Much more interesting (and not touched on by the article as far as I noticed): The electron neutrino is the "partner" to the electron. The muon neutrino is the partner to the muon, and the tau neutrino to the tau. What's the sterile neutrino the partner to? (Or doesn't it have one, and that's what makes it "sterile"?)

If there is a partner to it, does the partner have mass? Does it interact in any way besides gravitationally? If not...



IIRC, there is another quantum number, the chirality. All the neutrinos measured are left chiral. The sterile neutrino, which does not pair with other lepton, is right chiral.


Is that the only possible sterile neutrino? Because if I recall correctly, a right chiral neutrino cannot change into one of the other types, because of the chirality. (That's why it's "sterile".)

So either they aren't produced by beta decay, or they are but they can't be captured by gallium, or we're seeing a sterile neutrino in a different sense. ("Sterile" because it can't interact with gallium, but not sterile due to chirality.)

If I understand, the conversion of gallium into germanium is exactly a beta interaction. (But I may not understand, because it seems to me that gallium->germanium should emit a neutrino, not absorb one.) So I have a hard time seeing how a neutrino could be emitted by the source, but not absorbed by gallium. I could more readily see it as saying that there's a fourth type of neutrino that they cycle through, and while in that fourth state it can't convert gallium. But that wouldn't be "sterile" in the chirality sense.


> If I understand, the conversion of gallium into germanium is exactly a beta interaction

In a "standard" beta decay the neutron turns into a proton and emits an electron and an anti-electron neutrino. In this reaction its absorbing an electron neutrino and emitting an electron (while still turning the neutron into a proton). Absorbing an electron neutrino is pretty much equivalent to emitting an anti-electron neutrino.

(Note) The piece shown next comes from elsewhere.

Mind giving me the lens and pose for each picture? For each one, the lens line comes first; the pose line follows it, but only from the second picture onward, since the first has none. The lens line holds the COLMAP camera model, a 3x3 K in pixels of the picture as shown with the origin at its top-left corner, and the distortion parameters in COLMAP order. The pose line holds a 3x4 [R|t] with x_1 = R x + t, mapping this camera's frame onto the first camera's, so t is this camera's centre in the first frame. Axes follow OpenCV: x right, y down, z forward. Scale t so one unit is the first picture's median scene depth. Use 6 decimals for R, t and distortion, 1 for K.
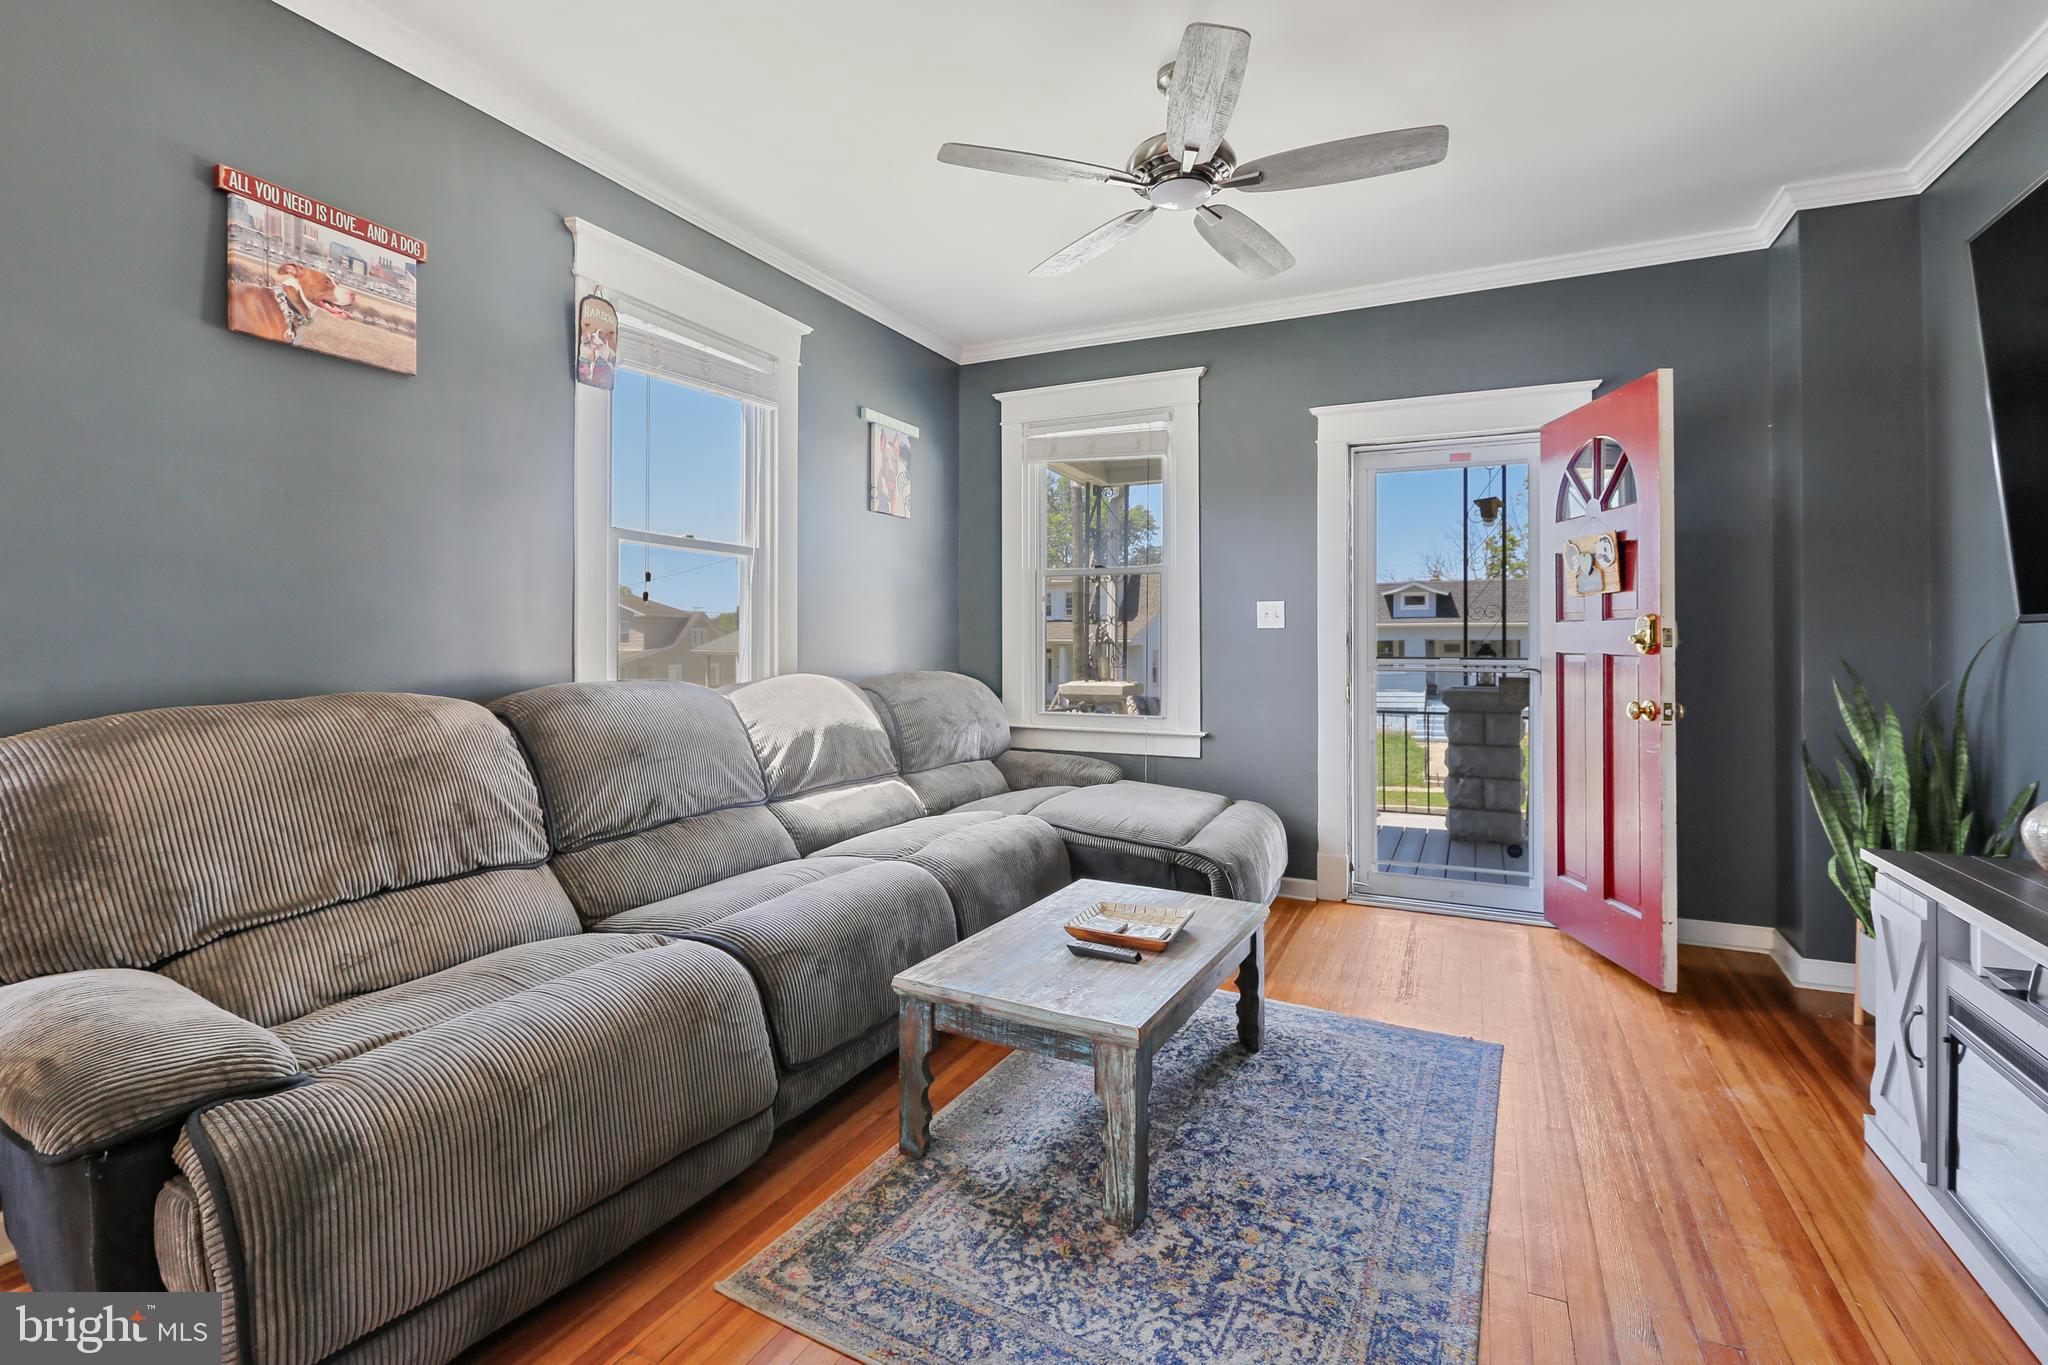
lens RADIAL K [[959.8, 0, 1024.6], [0, 959.8, 640.7], [0, 0, 1]] dist [0.000204, -0.000283]
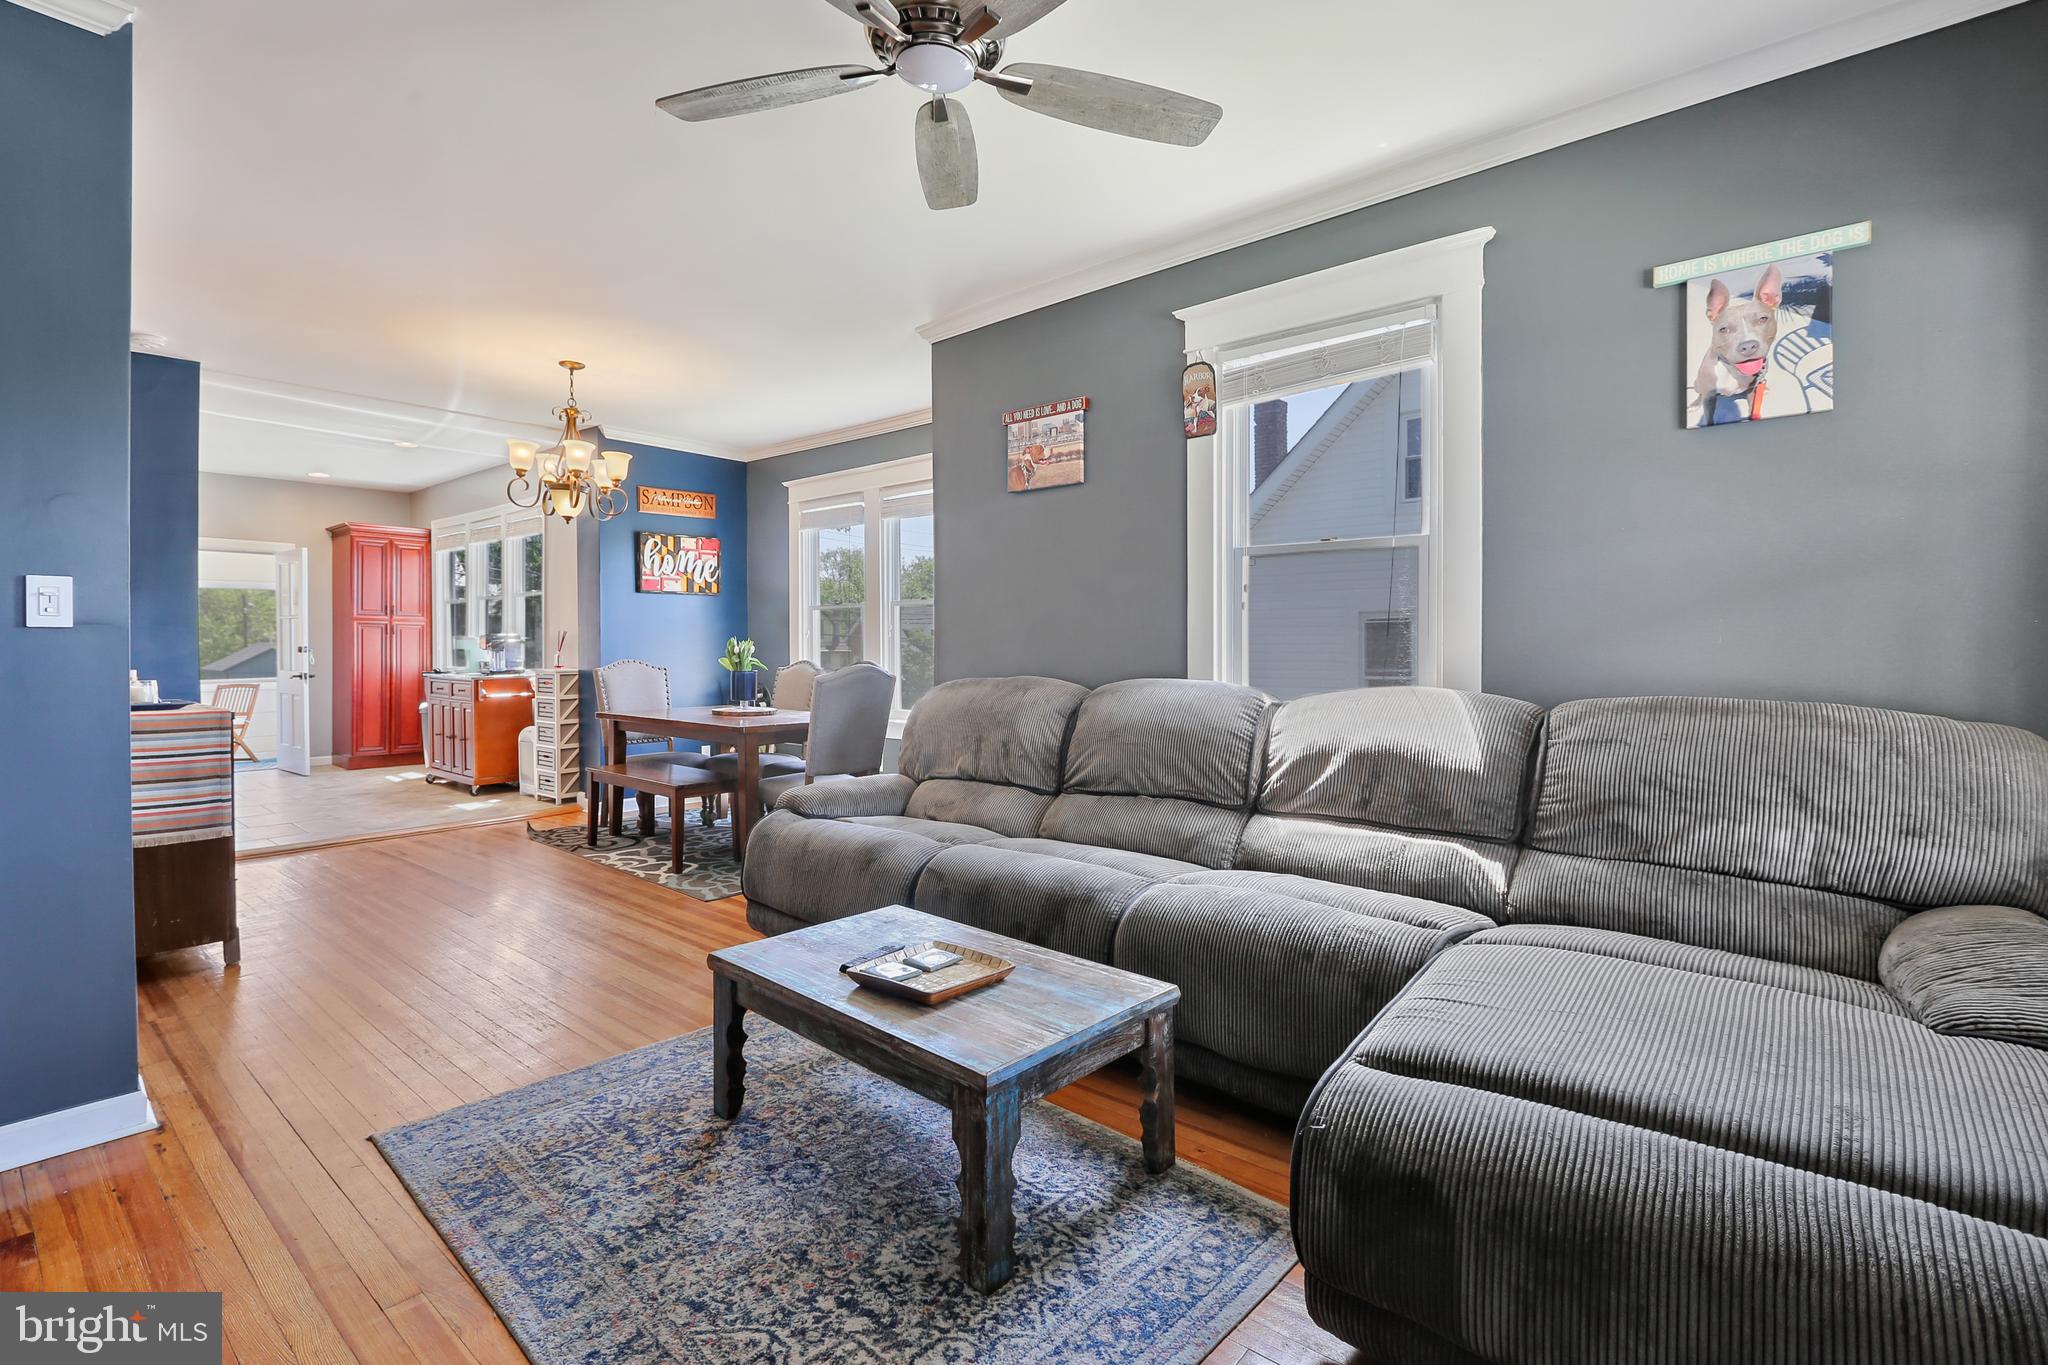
lens RADIAL K [[959.8, 0, 1024.6], [0, 959.8, 640.7], [0, 0, 1]] dist [0.000204, -0.000283]
pose [[-0.273521, -0.006868, -0.961842, 1.080522], [0.002640, 0.999965, -0.007891, 0.005178], [0.961862, -0.004698, -0.273493, 1.539172]]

>gallium->germanium should emit a neutrino, not absorb one.

Neutron-Neutrino interaction?

https://www.vivaxsolutions.com/physics/feynman-diagrams.aspx


Emitting an antiparticle is (in Feynman diagrams at least) the same as absorbing a particle. IIRC, for neutrinos the anti aspect isn't that important because they don't quickly annihilate with regular matter and they have no electrical charge.

I even seem to remember that the most commonly produced neutrinos are antineutrinos (so the anti aspect is more fundamental than a convention for each particle type).


> What's the sterile neutrino the partner to?

It would be a very unusual partner that has no concerved quantum numbers, and only mass.

A sterile neutrino would also imply that the neutrino is a Majorana particle (because it would have not quantum numbers that could be "anti").


> It might mean 20% more neutrinos exist than we think.

Would it though? It's not like we know neutrino mass from measurement, rather we estimate it from nuclear reactions that have occurred. The estimate would not change if a neutrino oscillates into a sterile one.